### Your instructions
Copy out every line of the records below word for word. Leave out the pictures.

### Records to process
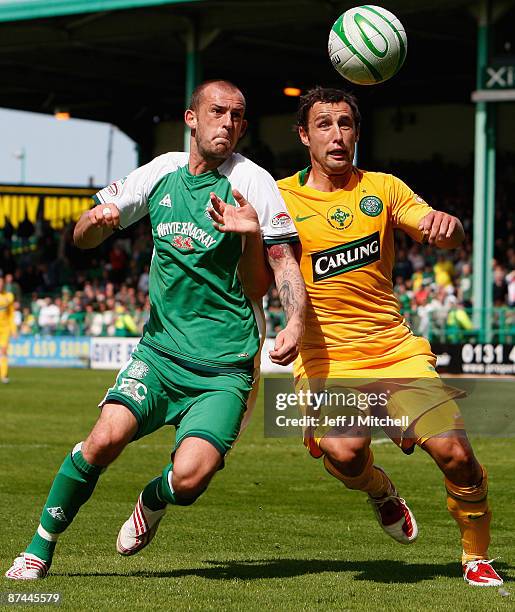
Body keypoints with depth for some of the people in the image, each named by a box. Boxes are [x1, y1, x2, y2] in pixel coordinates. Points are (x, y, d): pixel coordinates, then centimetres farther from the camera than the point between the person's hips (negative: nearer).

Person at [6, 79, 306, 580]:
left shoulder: (251, 182, -6)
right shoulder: (161, 173, 7)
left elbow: (284, 263, -6)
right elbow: (82, 238, 14)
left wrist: (295, 323, -26)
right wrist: (97, 219, -10)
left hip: (226, 365, -3)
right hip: (159, 349, 3)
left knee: (189, 477, -21)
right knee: (106, 438, -21)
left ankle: (154, 500, 18)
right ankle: (40, 548, -1)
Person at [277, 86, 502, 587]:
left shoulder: (382, 188, 8)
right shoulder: (282, 198, 2)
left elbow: (444, 238, -2)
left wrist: (447, 225, -26)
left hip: (396, 350, 2)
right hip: (326, 358, -2)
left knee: (453, 451, -14)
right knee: (344, 452, -29)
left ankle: (477, 559, 11)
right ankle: (379, 490, 8)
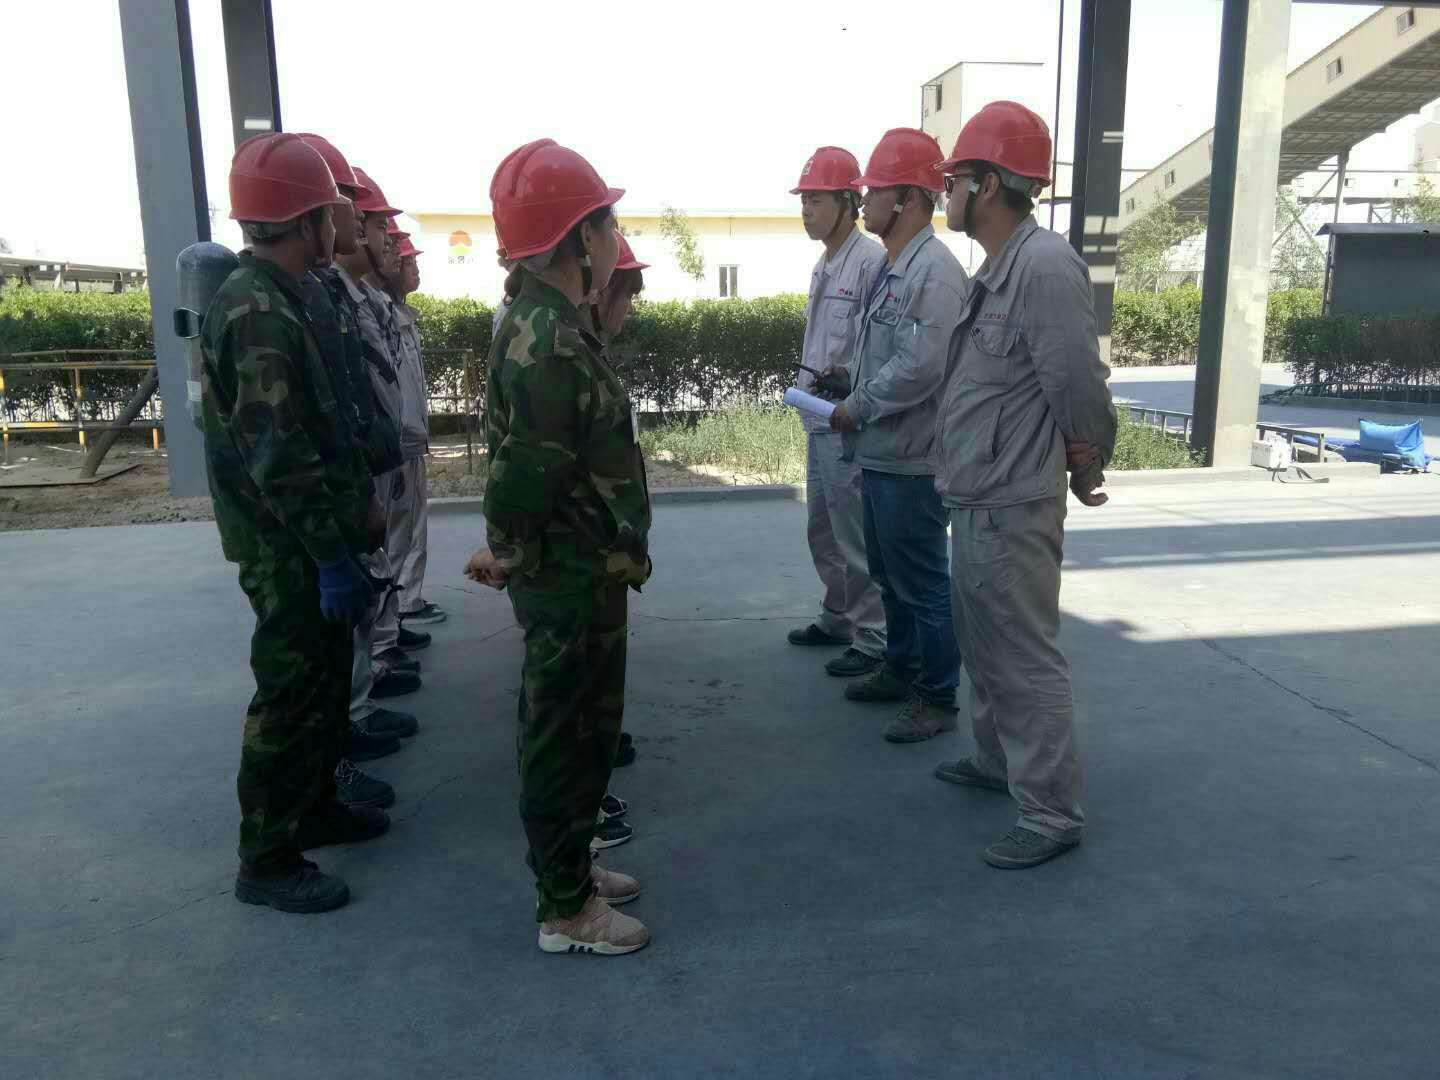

### Response to this exercise
Body keypoints with depth for some of the people in the image, each named by a box. Boxes are [x1, y1, x2, y2] in pixel coordinates. Points are (x, y, d): pixel coordinates, then centimetres farther from the camera than the point between the person's hips (negative: nearer).

Person at [6, 79, 306, 580]:
left shoulder: (251, 182, -6)
right shoulder: (161, 173, 7)
left elbow: (284, 263, -6)
right elbow: (82, 238, 14)
left wrist: (295, 323, -26)
right wrist: (97, 219, -10)
left hip: (226, 365, -3)
right hip: (159, 349, 3)
left knee: (189, 477, -21)
right knee: (106, 438, -21)
left ankle: (154, 500, 18)
right ankle: (40, 548, -1)
Person at [277, 86, 502, 587]:
left shoulder: (382, 188, 8)
right shoulder: (282, 198, 2)
left elbow: (444, 238, -2)
left wrist: (447, 225, -26)
left hip: (396, 350, 2)
right hip: (326, 358, -2)
left knee: (453, 451, -14)
right knee: (344, 452, -29)
left ankle: (477, 559, 11)
right ankle: (379, 490, 8)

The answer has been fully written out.